Elle s’assoit avec nonchalance sur mon lit, sans même demander l’autorisation. Trop flemmard pour la chasser de là, je ferme la porte et écoute ce qu’elle a à dire.

  • T’as cru que je venais te voir par pur plaisir ? Si je viens c’est que j’ai une raison… dit-elle exaspérée.
  • Alors j’ai hâte d’entendre cette raison… réponds-je sans émotion.

Elle se redresse et regarde le sol en rougissant.

  • Euh… Tu veux venir chez moi ?
  • Hein ?

Je la regarde l’air incrédule. Elle met alors quelques secondes pour se rendre compte de ce qu’elle vient de dire.

  • Ah non non non !! Je voulais pas dire ça dans ce sens là !!
  • Ça j’avais remarqué.
  • (Elle regarde à nouveau le sol) En fait, demain c’est mon anniversaire et mon père a organisé une réception pour fêter ça. Il y aura plein de gens riches et importants. Il tient absolument à t’inviter…

Je n’ai aucune envie d’aller à une fête stupide. C’est donc pour cela que j’agrippe soudainement le bras de Nakashima pour la mettre dehors.

  • Qu... Qu’est-ce que tu fais ?!
  • Désolé mais tu diras à ton père que ça ne m’intéresse pas.
  • Mais il a dit que tu devais absolument venir !
  • Il n’a aucun droit de m’ordonner quoi que ce soit.
  • Mais tu lui avais promis de veiller sur moi !
  • Seulement en son absence.
  • Les élèves qui sont encore au lycée pendant les prochains jours doivent aller en cours supplémentaires, tu le sais ?

Je m'arrête d'un coup.

  • Quoi ?
  • C’est mon père qui a rajouté cette règle.
  • Quel fourbe…
  • Alors tu viens, hein ? dit-elle avec un sourire angélique.
  • (En soupirant) J’ai pas le choix…

Ne pourrai-je jamais être tranquille ?! Pourquoi faut-il toujours que quelqu’un me dérange ?! J’en ai plus qu’assez. Voilà pourquoi je préfère la solitude. Je n’aurais jamais dû commencer à parler avec Nakashima ni accepter la requête de son père. J’ai vraiment été idiot.

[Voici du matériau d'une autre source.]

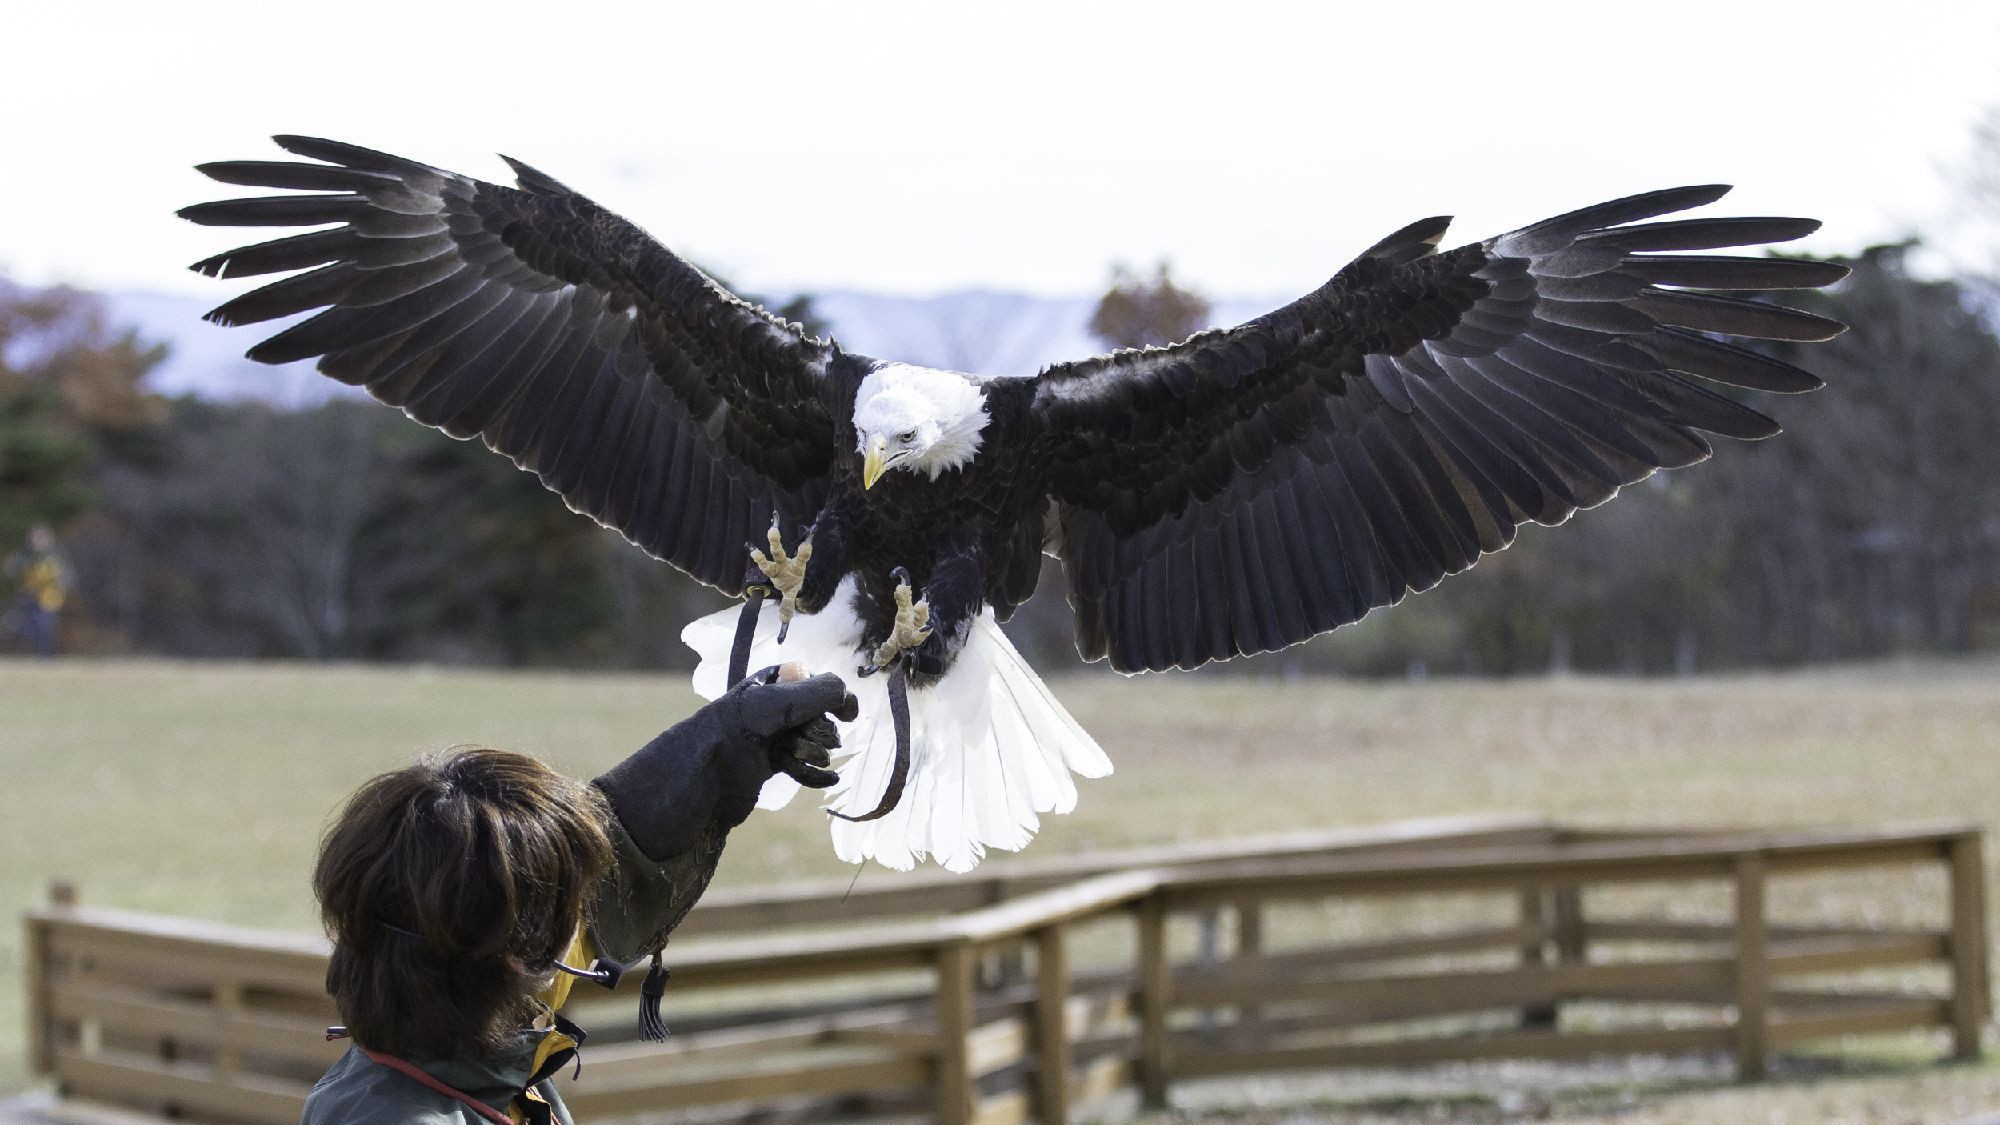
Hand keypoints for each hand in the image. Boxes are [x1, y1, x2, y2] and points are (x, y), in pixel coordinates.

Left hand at [733, 664, 855, 790]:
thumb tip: (847, 695)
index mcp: (773, 682)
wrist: (701, 778)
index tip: (847, 714)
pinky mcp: (774, 764)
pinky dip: (815, 773)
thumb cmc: (733, 732)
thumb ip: (816, 693)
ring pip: (815, 743)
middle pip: (820, 716)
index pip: (819, 684)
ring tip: (791, 758)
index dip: (835, 698)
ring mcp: (775, 736)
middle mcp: (775, 706)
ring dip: (813, 753)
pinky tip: (826, 778)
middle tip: (797, 738)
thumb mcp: (774, 703)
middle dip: (818, 730)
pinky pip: (806, 765)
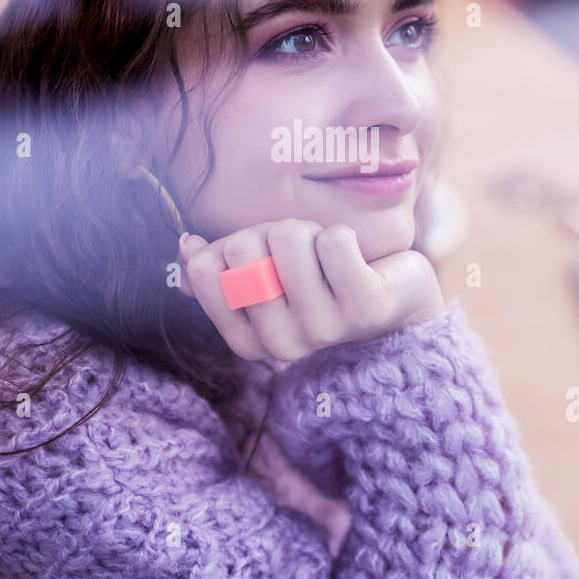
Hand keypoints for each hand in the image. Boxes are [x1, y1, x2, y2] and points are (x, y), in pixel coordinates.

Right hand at [175, 219, 445, 361]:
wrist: (393, 299)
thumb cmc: (319, 280)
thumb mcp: (263, 275)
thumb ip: (218, 267)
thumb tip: (186, 244)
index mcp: (246, 341)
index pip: (205, 272)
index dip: (228, 245)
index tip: (259, 256)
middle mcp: (281, 345)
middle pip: (243, 249)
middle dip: (270, 233)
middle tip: (299, 252)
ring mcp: (324, 330)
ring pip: (289, 239)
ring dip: (308, 232)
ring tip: (326, 255)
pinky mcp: (365, 309)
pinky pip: (334, 242)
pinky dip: (340, 235)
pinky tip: (354, 259)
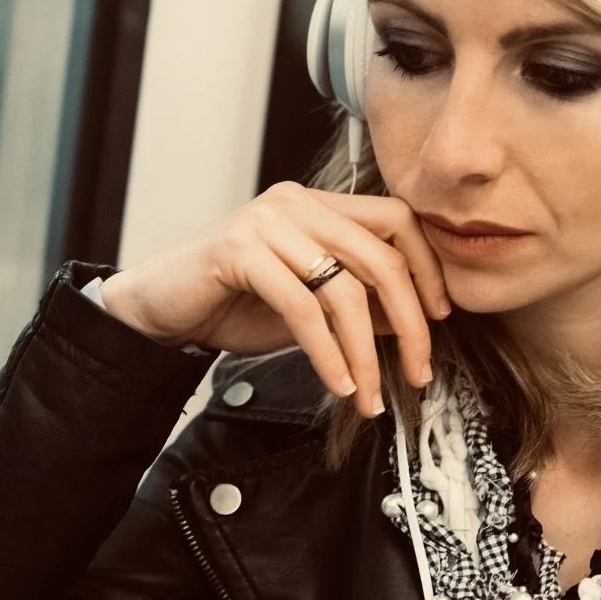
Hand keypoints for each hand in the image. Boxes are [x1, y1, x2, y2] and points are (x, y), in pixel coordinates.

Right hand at [99, 182, 450, 416]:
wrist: (158, 309)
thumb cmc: (233, 304)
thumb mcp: (309, 305)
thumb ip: (359, 303)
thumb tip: (418, 322)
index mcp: (318, 205)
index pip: (397, 219)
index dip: (427, 267)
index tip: (442, 317)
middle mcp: (296, 203)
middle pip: (381, 256)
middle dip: (411, 321)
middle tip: (419, 372)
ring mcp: (266, 222)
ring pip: (344, 289)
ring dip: (366, 353)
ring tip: (370, 396)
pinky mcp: (238, 251)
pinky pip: (302, 307)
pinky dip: (326, 352)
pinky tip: (338, 383)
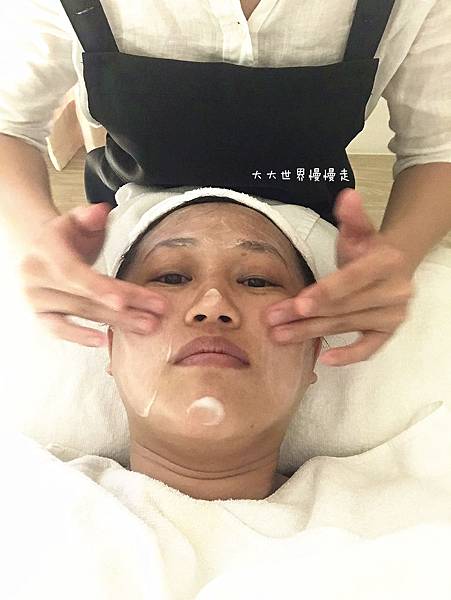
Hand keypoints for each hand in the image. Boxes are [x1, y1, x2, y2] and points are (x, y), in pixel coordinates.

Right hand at [18, 202, 168, 346]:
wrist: (38, 251)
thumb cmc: (66, 237)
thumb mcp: (77, 219)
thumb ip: (89, 216)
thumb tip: (100, 213)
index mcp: (46, 250)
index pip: (73, 273)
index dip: (99, 288)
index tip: (123, 300)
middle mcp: (36, 276)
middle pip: (86, 296)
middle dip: (125, 306)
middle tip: (155, 313)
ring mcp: (37, 298)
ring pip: (82, 313)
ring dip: (117, 322)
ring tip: (148, 325)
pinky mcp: (41, 315)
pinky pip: (59, 329)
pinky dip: (80, 337)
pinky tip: (104, 341)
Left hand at [264, 188, 415, 365]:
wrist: (393, 265)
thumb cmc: (367, 249)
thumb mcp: (359, 230)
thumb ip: (352, 216)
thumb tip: (346, 196)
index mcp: (387, 262)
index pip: (352, 279)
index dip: (326, 292)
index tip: (299, 303)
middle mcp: (396, 291)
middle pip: (343, 306)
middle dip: (304, 315)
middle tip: (273, 321)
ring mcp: (393, 315)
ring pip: (346, 325)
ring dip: (311, 333)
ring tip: (279, 336)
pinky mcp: (388, 333)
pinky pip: (370, 349)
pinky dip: (349, 355)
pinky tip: (325, 359)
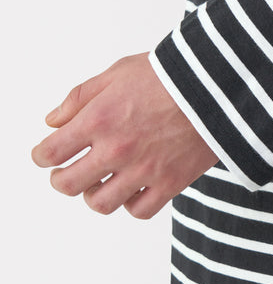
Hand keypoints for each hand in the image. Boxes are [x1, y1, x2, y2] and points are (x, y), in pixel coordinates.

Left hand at [31, 52, 218, 218]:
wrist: (219, 87)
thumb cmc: (171, 75)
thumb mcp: (119, 72)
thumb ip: (80, 97)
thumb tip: (53, 121)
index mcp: (99, 118)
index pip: (50, 152)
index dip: (42, 156)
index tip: (48, 154)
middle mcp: (117, 148)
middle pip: (67, 184)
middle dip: (61, 179)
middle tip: (68, 173)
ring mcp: (144, 169)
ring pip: (100, 203)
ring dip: (94, 195)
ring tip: (102, 183)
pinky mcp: (171, 182)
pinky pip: (139, 210)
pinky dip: (130, 204)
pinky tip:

  • Super ! Alors on se retrouve dans une heure à la gare ?
  • Quoi ? Je croyais que ton anniversaire était demain ?
  • Oui, mais mon père veut que tu viennes dîner chez nous !
  • Tu n’aurais pas pu me le dire plus tôt ?
  • J’ai été prévenue ce matin aussi…
  • Je vois…

Nakashima s’en va alors après avoir convenu du lieu de rendez-vous.

***

 Il est bientôt onze heures. Je dois me préparer. Je mets dans un petit sac quelques vêtements de rechange, de quoi tenir deux jours. Ensuite, sans manquer de soupirer, je me prépare à partir. Je vérifie tout dans ma chambre. La cuisine surtout. Il ne faudrait pas que le four reste allumé… Après avoir tout contrôlé, je suis enfin prêt à partir pour cet endroit où je ne veux pas aller.